'The Getaway'
[There] are films that are simply lost in confusion—aimless enterprises that run on and on, sometimes with the sort of dazed looks you might expect, but often with expressions of deceptively intense purpose.
The last pretty well describes Sam Peckinpah's new film, "The Getaway."… More or less.
That qualification is necessary because if you take the characters at face value—which is what one usually does in this kind of film—then certain key decisions they make reflect on their sanity, which is otherwise unquestioned. From where any critic sits, it's impossible to tell whether this confusion is the result of the writing, the direction or the editing….

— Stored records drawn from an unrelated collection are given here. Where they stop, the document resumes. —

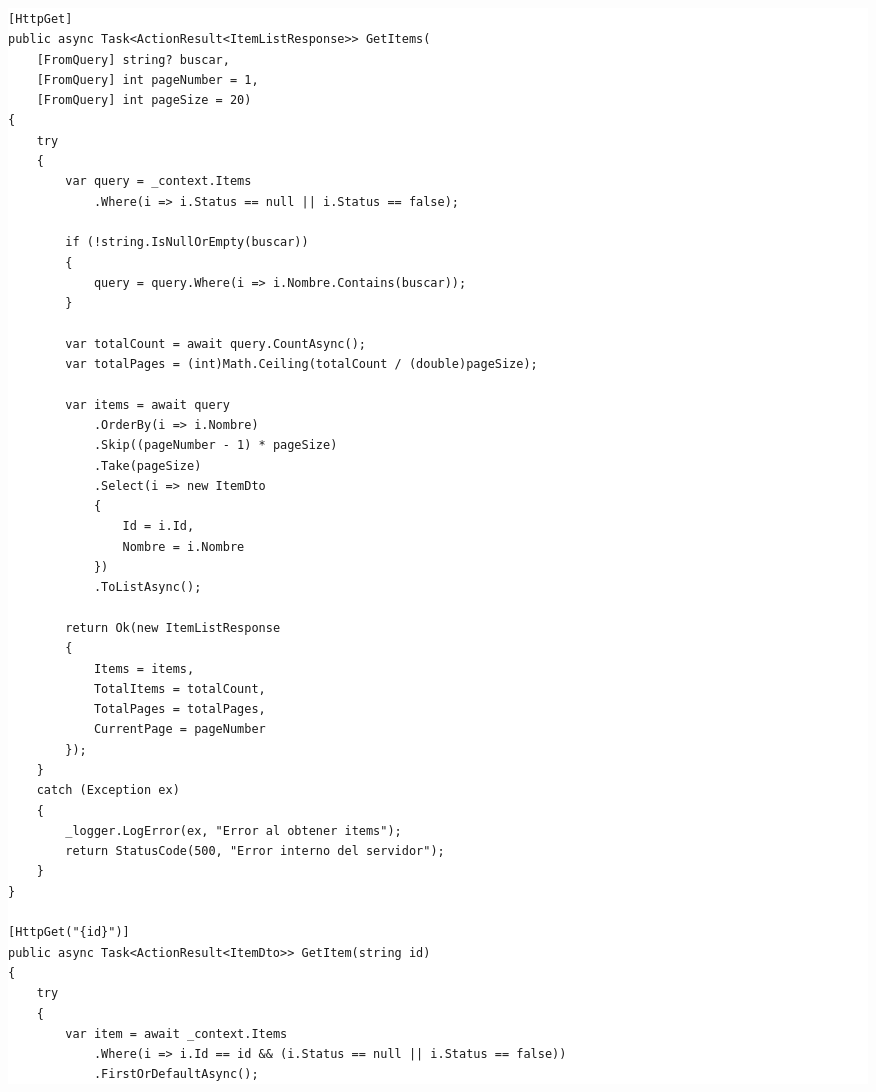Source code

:     [HttpGet]
    public async Task<ActionResult<ItemListResponse>> GetItems(
        [FromQuery] string? buscar,
        [FromQuery] int pageNumber = 1,
        [FromQuery] int pageSize = 20)
    {
        try
        {
            var query = _context.Items
                .Where(i => i.Status == null || i.Status == false);

            if (!string.IsNullOrEmpty(buscar))
            {
                query = query.Where(i => i.Nombre.Contains(buscar));
            }

            var totalCount = await query.CountAsync();
            var totalPages = (int)Math.Ceiling(totalCount / (double)pageSize);

            var items = await query
                .OrderBy(i => i.Nombre)
                .Skip((pageNumber - 1) * pageSize)
                .Take(pageSize)
                .Select(i => new ItemDto
                {
                    Id = i.Id,
                    Nombre = i.Nombre
                })
                .ToListAsync();

            return Ok(new ItemListResponse
            {
                Items = items,
                TotalItems = totalCount,
                TotalPages = totalPages,
                CurrentPage = pageNumber
            });
        }
        catch (Exception ex)
        {
            _logger.LogError(ex, "Error al obtener items");
            return StatusCode(500, "Error interno del servidor");
        }
    }

    [HttpGet("{id}")]
    public async Task<ActionResult<ItemDto>> GetItem(string id)
    {
        try
        {
            var item = await _context.Items
                .Where(i => i.Id == id && (i.Status == null || i.Status == false))
                .FirstOrDefaultAsync();
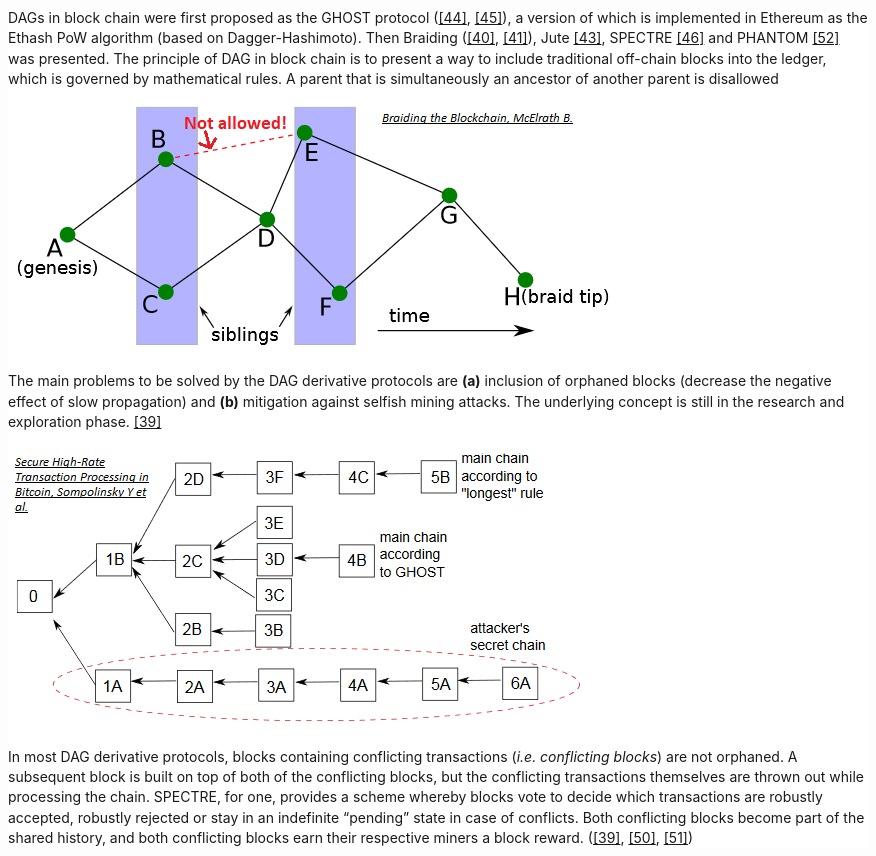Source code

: 

DAGs in block chain were first proposed as the GHOST protocol ([[44]](https://eprint.iacr.org/2013/881.pdf), [[45]](http://fc15.ifca.ai/preproceedings/paper_101.pdf)), a version of which is implemented in Ethereum as the Ethash PoW algorithm (based on Dagger-Hashimoto). Then Braiding ([[40]](https://scalingbitcoin.org/hongkong2015/presentations/DAY2/2_breaking_the_chain_1_mcelrath.pdf),  [[41]](https://rawgit.com/mcelrath/braidcoin/master/Braid%2BExamples.html)), Jute [[43]](https://scalingbitcoin.org/milan2016/presentations/D2%20-%209%20-%20David%20Vorick.pdf), SPECTRE [[46]](http://www.cs.huji.ac.il/~yoni_sompo/pubs/16/SPECTRE_complete.pdf) and PHANTOM [[52]](https://docs.wixstatic.com/ugd/242600_92372943016c47ecb2e94b2fc07876d6.pdf) was presented. The principle of DAG in block chain is to present a way to include traditional off-chain blocks into the ledger, which is governed by mathematical rules. A parent that is simultaneously an ancestor of another parent is disallowed

![DAGTopologicalOrdering](./sources/DAGTopologicalOrdering.PNG)

The main problems to be solved by the DAG derivative protocols are **(a)** inclusion of orphaned blocks (decrease the negative effect of slow propagation) and **(b)** mitigation against selfish mining attacks. The underlying concept is still in the research and exploration phase. [[39]](https://bitcoinmagazine.com/articles/if-there-is-an-answer-to-selfish-mining-braiding-could-be-it-1482876153)

![GHOST](./sources/GHOST.PNG)

In most DAG derivative protocols, blocks containing conflicting transactions (*i.e. conflicting blocks*) are not orphaned. A subsequent block is built on top of both of the conflicting blocks, but the conflicting transactions themselves are thrown out while processing the chain. SPECTRE, for one, provides a scheme whereby blocks vote to decide which transactions are robustly accepted, robustly rejected or stay in an indefinite “pending” state in case of conflicts. Both conflicting blocks become part of the shared history, and both conflicting blocks earn their respective miners a block reward. ([[39]](https://bitcoinmagazine.com/articles/if-there-is-an-answer-to-selfish-mining-braiding-could-be-it-1482876153), [[50]](https://medium.com/@avivzohar/the-spectre-protocol-7dbbebb707b5), [[51]](https://eprint.iacr.org/2016/1159.pdf))
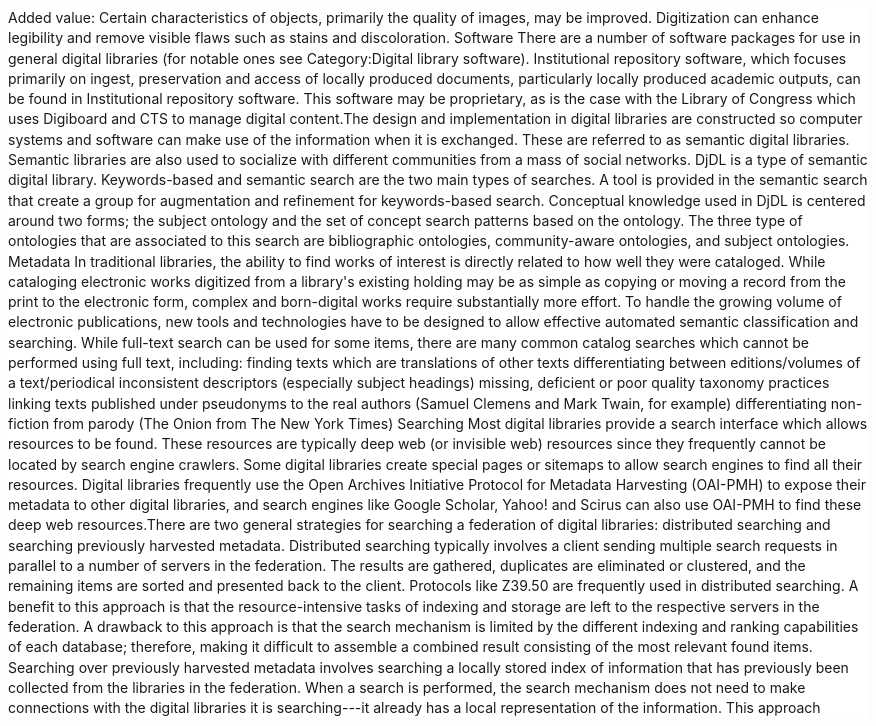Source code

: Added value: Certain characteristics of objects, primarily the quality
of images, may be improved. Digitization can enhance legibility and
remove visible flaws such as stains and discoloration. Software There
are a number of software packages for use in general digital libraries
(for notable ones see Category:Digital library software). Institutional
repository software, which focuses primarily on ingest, preservation and
access of locally produced documents, particularly locally produced
academic outputs, can be found in Institutional repository software.
This software may be proprietary, as is the case with the Library of
Congress which uses Digiboard and CTS to manage digital content.The
design and implementation in digital libraries are constructed so
computer systems and software can make use of the information when it is
exchanged. These are referred to as semantic digital libraries. Semantic
libraries are also used to socialize with different communities from a
mass of social networks. DjDL is a type of semantic digital library.
Keywords-based and semantic search are the two main types of searches. A
tool is provided in the semantic search that create a group for
augmentation and refinement for keywords-based search. Conceptual
knowledge used in DjDL is centered around two forms; the subject
ontology and the set of concept search patterns based on the ontology.
The three type of ontologies that are associated to this search are
bibliographic ontologies, community-aware ontologies, and subject
ontologies. Metadata In traditional libraries, the ability to find works
of interest is directly related to how well they were cataloged. While
cataloging electronic works digitized from a library\'s existing holding
may be as simple as copying or moving a record from the print to the
electronic form, complex and born-digital works require substantially
more effort. To handle the growing volume of electronic publications,
new tools and technologies have to be designed to allow effective
automated semantic classification and searching. While full-text search
can be used for some items, there are many common catalog searches which
cannot be performed using full text, including: finding texts which are
translations of other texts differentiating between editions/volumes of
a text/periodical inconsistent descriptors (especially subject headings)
missing, deficient or poor quality taxonomy practices linking texts
published under pseudonyms to the real authors (Samuel Clemens and Mark
Twain, for example) differentiating non-fiction from parody (The Onion
from The New York Times) Searching Most digital libraries provide a
search interface which allows resources to be found. These resources are
typically deep web (or invisible web) resources since they frequently
cannot be located by search engine crawlers. Some digital libraries
create special pages or sitemaps to allow search engines to find all
their resources. Digital libraries frequently use the Open Archives
Initiative Protocol for Metadata Harvesting (OAI-PMH) to expose their
metadata to other digital libraries, and search engines like Google
Scholar, Yahoo! and Scirus can also use OAI-PMH to find these deep web
resources.There are two general strategies for searching a federation of
digital libraries: distributed searching and searching previously
harvested metadata. Distributed searching typically involves a client
sending multiple search requests in parallel to a number of servers in
the federation. The results are gathered, duplicates are eliminated or
clustered, and the remaining items are sorted and presented back to the
client. Protocols like Z39.50 are frequently used in distributed
searching. A benefit to this approach is that the resource-intensive
tasks of indexing and storage are left to the respective servers in the
federation. A drawback to this approach is that the search mechanism is
limited by the different indexing and ranking capabilities of each
database; therefore, making it difficult to assemble a combined result
consisting of the most relevant found items. Searching over previously
harvested metadata involves searching a locally stored index of
information that has previously been collected from the libraries in the
federation. When a search is performed, the search mechanism does not
need to make connections with the digital libraries it is searching---it
already has a local representation of the information. This approach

For all his reputation as a director of action and violence …, Peckinpah is most effective and most eloquent when dealing with themes of love and loss, which are as apparent in the super-bloody "The Wild Bunch" as in the quieter "The Ballad of Cable Hogue" and this year's ruefully comic "Junior Bonner." The action and the violence of "The Getaway" are supported by no particular themes whatsoever. The movie just unravels.
Vincent Canby, "'The Getaway'," in The New York Times (© 1972 by The New York Times Company; reprinted by permission), December 20, 1972 (and reprinted in The New York Times Film Reviews: 1971–1972, The New York Times Company & Arno Press, 1973, p. 349).